ChatGPT hakkında bir daha yazmayı düşünmüyordum ancak son günlerde akademik camiada yaşananları gördükten sonra son bir kez daha yazmak gerektiğini düşündüm.

Kısaca özetleyelim, yapay zekâ uygulamalarının çok güzel kompozisyon, hatta şiir bile yazabildiğini keşfeden öğrenciler tarafından ödevlerin ChatGPT’ye yazdırılmaya başlanması öğretmenleri telaşlandırdı ve nihayetinde New York okullarda bu uygulamaya erişimi yasaklayan ilk bölge oldu.

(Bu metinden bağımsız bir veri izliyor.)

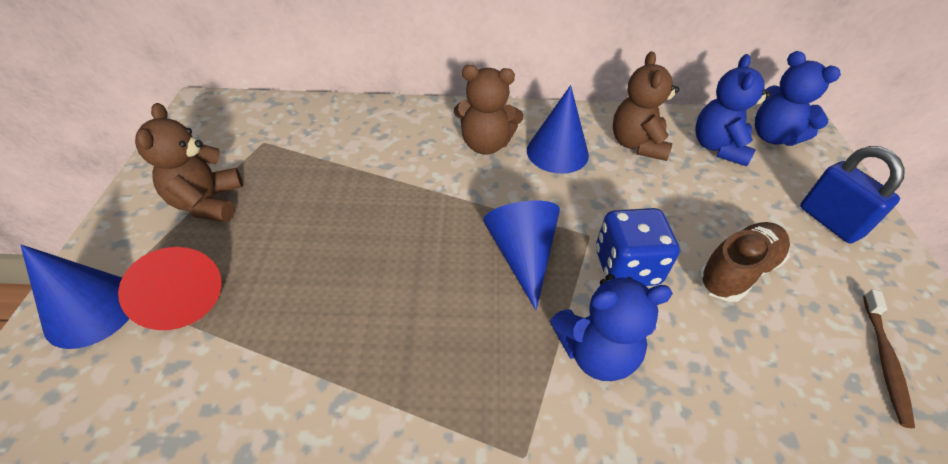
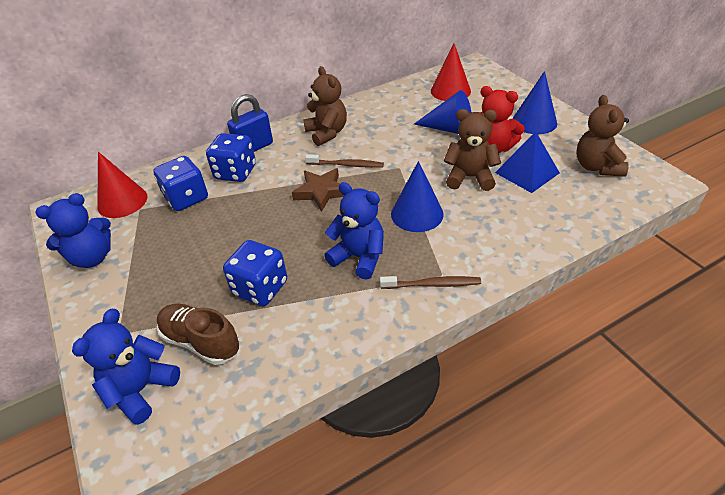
blue dice: 1 -> 3
blue pyramid: 0 -> 1
brown star: 0 -> 1
brown toothbrush: 1 -> 2
red cone: 1 -> 2
red teddy bear: 0 -> 1

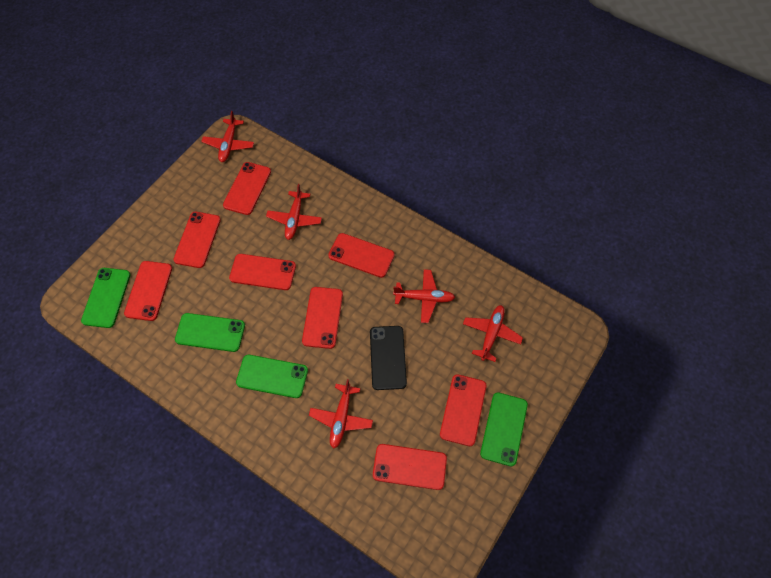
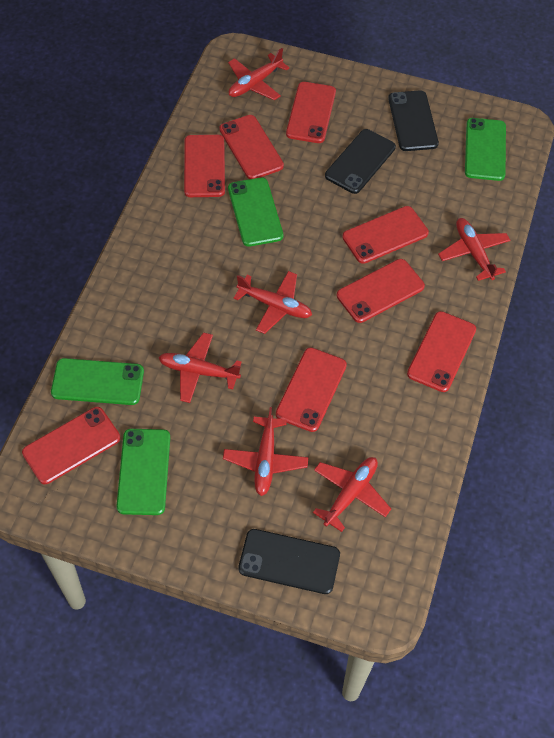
black phone: 1 -> 3
red plane: 5 -> 6

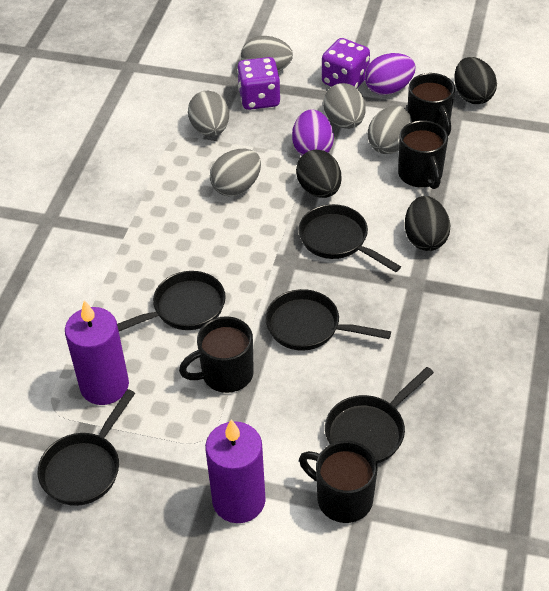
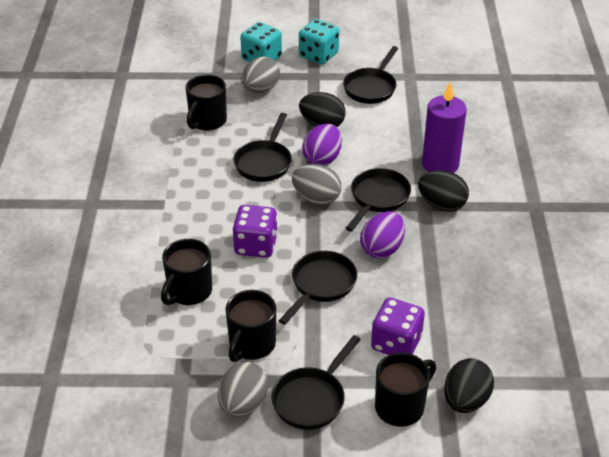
grey egg: 5 -> 3
purple candle: 2 -> 1
turquoise dice: 0 -> 2

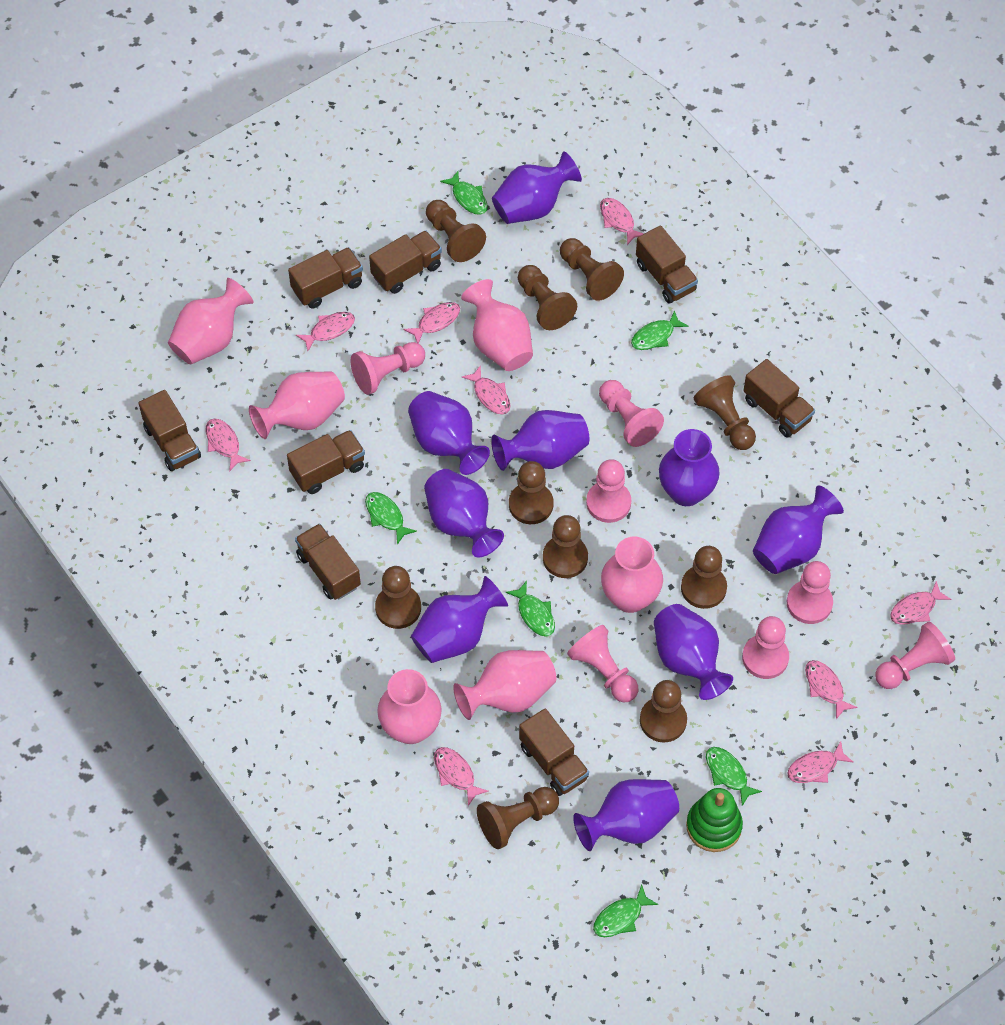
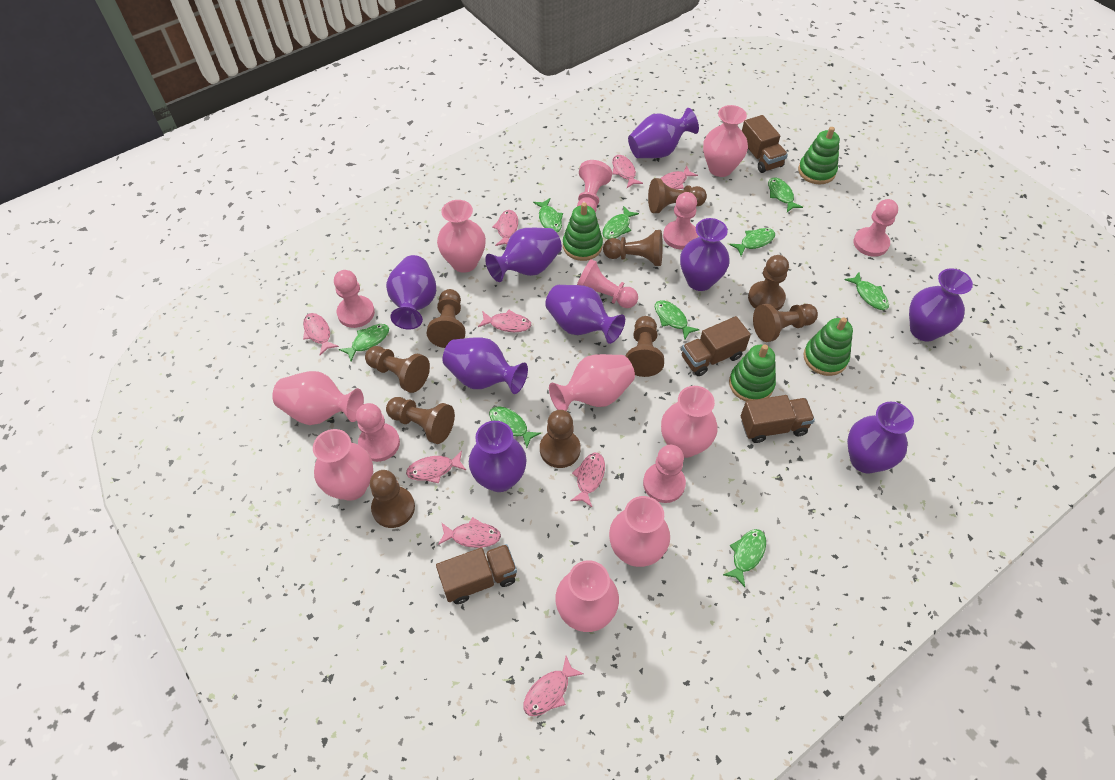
brown truck: 8 -> 4
green fish: 6 -> 9
green stacking toy: 1 -> 4
pink vase: 6 -> 8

Ardından yapılan bir araştırmada, ChatGPT tarafından yazılan makale özetlerinin bilim insanlarının yazdıklarından ayırt edilmesinin güç olduğu ortaya konuldu.

Akademi camiası son şoku ise saygın bir yayınevinde bu hafta yayınlanan bir makalede ikinci yazar olarak ChatGPT’nin yer alması ile yaşadı.

Bunun sonucunda da şu soru tartışılaya başlandı:

Akademik makalelerde yapay zekâ’nın araştırmacıların yerini alması ne kadar doğru?

Bu durum, biraz geçtiğimiz yıl yabancı kitapların yapay zekâ ile çalışan çeviri uygulamaları tarafından tercüme edilmesinin ne kadar doğru olduğu tartışmalarından çok farklı değil aslında!

Kişisel kanaatim biraz şaşırtıcı gelebilir ancak ben bilimsel bir çalışmanın literatür taraması olarak adlandırdığımız kısmının yapay zekâ tarafından yazılmasında hiçbir sakınca görmüyorum. Hatta, yayınevleri tarafından talep edilen fahiş erişim ücretleri yüzünden sınırlı sayıda çalışmaya atıfta bulunabilen araştırmacılar yerine binlerce yayına aynı anda erişim imkânı sunulan bir yapay zekâ uygulamasının çok daha kapsamlı bir şekilde literatür özeti hazırlayabileceğini düşünüyorum.

Hatta, muhtemelen yayınevlerine erişiminin engellenmesi durumunda yapay zekâ’nın bile korsan paylaşım sitelerinden makale ve kitap indirmenin yollarını öğreneceğini düşünüyorum!